Curve-billed Thrasher

Curve-billed Thrasher, Toxostoma curvirostre

Curve-billed Thrasher, Toxostoma curvirostre maculatum. Photographs taken within a residential community in Alamos, Sonora, January 2018 and 2019. Photographs and identification courtesy of David F Smith, Alamos, Sonora.

Curve-billed Thrasher, Toxostoma curvirostre maculatum. Photograph taken within a residential community in Hereford, Arizona, November 2020. Photograph and identification courtesy of Bob Behrstock, Sierra Vista, Arizona (naturewideimages.com).

The Curve-billed Thrasher, Toxostoma curvirostre maculatum, is one of seven subspecies of Curve-billed Thrasher, and all seven are permanent residents of Mexico. They are a member of the Mimidae Family of Mockingbirds and Thrashers, which has thirty-four members place in ten genera, and one of as ten global species of the Toxostoma Genus.
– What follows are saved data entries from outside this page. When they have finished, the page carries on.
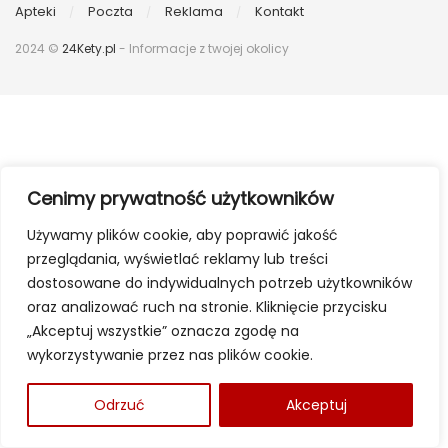
Apteki
Poczta
Reklama
Kontakt
2024 ©
24Kety.pl
- Informacje z twojej okolicy
Cenimy prywatność użytkowników
Używamy plików cookie, aby poprawić jakość
przeglądania, wyświetlać reklamy lub treści
dostosowane do indywidualnych potrzeb użytkowników
oraz analizować ruch na stronie. Kliknięcie przycisku
„Akceptuj wszystkie” oznacza zgodę na
wykorzystywanie przez nas plików cookie.
Odrzuć
Akceptuj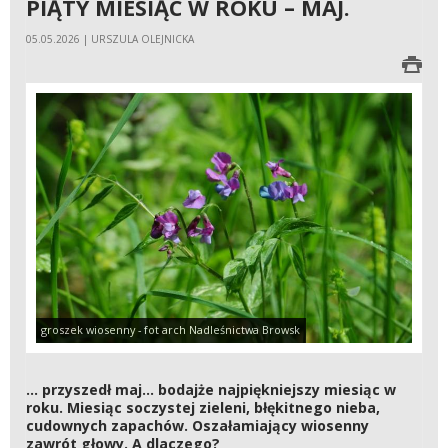
PIĄTY MIESIĄC W ROKU – MAJ.
05.05.2026 | URSZULA OLEJNICKA
groszek wiosenny - fot arch Nadleśnictwa Browsk
… przyszedł maj… bodajże najpiękniejszy miesiąc w
roku. Miesiąc soczystej zieleni, błękitnego nieba,
cudownych zapachów. Oszałamiający wiosenny
zawrót głowy. A dlaczego?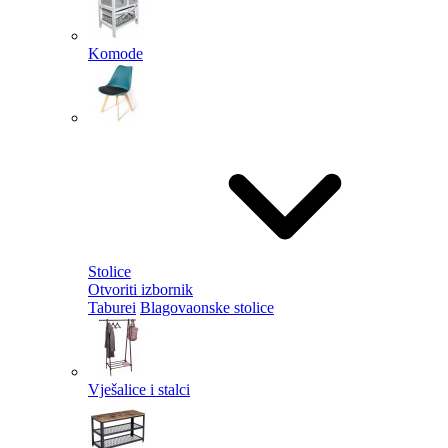
Komode
Stolice
Otvoriti izbornik
Taburei
Blagovaonske stolice
Vješalice i stalci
They are known in Mexico as cuitlacoche de pico curvo.

The Curve-bill Thrasher is similar in stature to the American Robin, but slimmer, heavy legged, with a long tail that is slightly rounded with a blunt tip. Their overall plumage color is grayish-brown with a white throat white. Their underparts are rusty-brown that deepens on the rump and out webs of the secondaries. They have brown spots across the chest and there is a rusty tinge across the breast, along the sides and over the anal region. Their bill is long, slender, blackish, and decurved. Their wings are brown with broad white tips.

The Curve-bill Thrasher within semi-open arid habitats with cacti and shrubs of the coastal plain and foothills. They are found at elevations between below 1,400 m (4,600 feet). They are ground forages that feed primarily on insects and seasonal berries, cacti fruit and seeds. They are non-migratory with life spans of up to eleven years. They have a loud, distinctive double whistle. The Curved-bill Thrasher is poorly studied, and their behavioral patterns are not poorly documented.

The Curve-bill Thrasher is found throughout northern Mexico and in the interior away from the coasts extending as far south as Mexico City. The maculatum subspecies is found in western Mexico within the Pacific Slope of southwest Chihuahua and Sonora.

The Curve-bill Thrasher is difficult to distinguish from the Bendire’s Thasher, Toxostoma bendirei, the Crissal Thrasher, Toxostoma crissale, and Le Conte’s Thrasher, Toxostoma lecontei, in areas with overlapping ranges.

From a conservation perspective the Curve-billed Thrasher, is currently considered to be of Least Concern, with stable widely distributed populations. Their populations are being adversely affected by the conversion of grass and woodland in Sonora, to Buffel Grass, Pennisetum cituare, which is highly invasive and taken over and has become a monoculture in many areas.